I'm not sure why the second paper is cited, from the abstract, but the first one seems to be be studying a sample intentionally chosen to have higher than average rates of sleep disorders, which I think means the 4% might be an over-estimate.

Note: l'm not sure from a quick skim what the 4% is based on. It seems that the prevalence in women was either 2% or 9%, depending on definition:
The full article is paywalled so I am not sure whether the results in Fibromyalgia were contrasted with a control sample or population norms. It would be interesting to know what levels to expect in different populations with other long term disabilities.

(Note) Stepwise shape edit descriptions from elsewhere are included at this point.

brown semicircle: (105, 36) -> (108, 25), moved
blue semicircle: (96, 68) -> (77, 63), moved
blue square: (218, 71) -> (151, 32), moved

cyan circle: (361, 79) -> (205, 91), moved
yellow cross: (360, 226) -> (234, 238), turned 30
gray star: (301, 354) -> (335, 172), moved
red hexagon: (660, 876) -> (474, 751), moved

@forestglip @Peter T I think it's pretty difficult to definitively state what the approximate prevalence of OSA in the general population is, but I definitely think it's higher than 4% (of course even with a uniform definition of OSA, it is likely to be different in different countries/over time with varying rates of obesity/other risk factors).

I just made a thread on this paper: Obstructive sleep apnea is a common disorder in the population—a review on the epidemiology of sleep apnea that found "the prevalence of obstructive sleep apnea (OSA) defined at an apnea-hypopnea index (AHI) ≥5 was a mean of 22% (range, 9-37%) in men and 17% (range, 4-50%) in women in eleven published epidemiological studies published between 1993 and 2013." Some of these studies oversampled suspected OSA patients or habitual snorers, so this will obviously impact the results.

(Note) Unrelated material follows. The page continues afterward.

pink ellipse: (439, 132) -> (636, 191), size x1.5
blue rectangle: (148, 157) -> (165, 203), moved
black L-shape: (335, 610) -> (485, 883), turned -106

One thing that makes this whole thing difficult is that hypopnea criteria have changed over time, and different sleep centers/research groups may still use different criteria for hypopnea. Also, most sleep studies are still visually scored (it's pretty easy to clearly identify an apnea, since that's a complete/near complete cessation of airflow, but I'm not sure how reliable scoring of hypopneas is when you're looking at reductions in airflow that are close to whatever cutoff is used - 30% now, 50% in the past): The below is from ChatGPT about how hypopnea criteria have changed over time (I have not verified all of it, I will come back and verify it's all accurate later when I have time) - "arousal allowed" refers to whether the airflow reduction terminating in an arousal is sufficient to score it a hypopnea, or whether it must include an oxygen desaturation (of ≥3% or 4% depending on criteria):
1772920555786.png
Here are the current American Academy of Sleep Medicine scoring guidelines for apneas, hypopneas, and respiratory effort-related arousals (RERAs) - UARS is often diagnosed as AHI <5, RDI (respiratory disturbance index - AHI + RERA index) ≥ 10, but it varies between sleep clinics and many do not score RERAs or diagnose UARS at all:

1772920306585.png
 
Last edited:
"Consecutive" is useful when all of the consecutive patients participate. If less than half of the patients participate based on voluntarily choosing to do a sleep study, then it's not representative, and is probably skewed to people with sleep issues.
True. However, if you were going to a study like this of ME/CFS patients using IOM criteria, it would be impossible for them not to have sleep complaints since unrefreshing sleep is a required criteria for ME/CFS in IOM criteria (and "sleep dysfunction* – unrefreshing sleep or disturbances in sleep quantity or rhythm" is required in CCC criteria, unless the illness began with an infection: "*There is a small number of patients without pain or sleep dysfunction, but no other diagnosis fits except ME/CFS. A diagnosis of ME/CFS can be considered in these cases if the illness has an infectious onset."). Still, as long as there is a self-volunteering process, you could still be biased towards those with more severe sleep complaints.

From this paper: 14 [out of 23] patients had complaints related to sleep. The most common complaints were insomnia, excessive daytime somnolence, and nonrestorative sleep. Nine patients reported restless legs.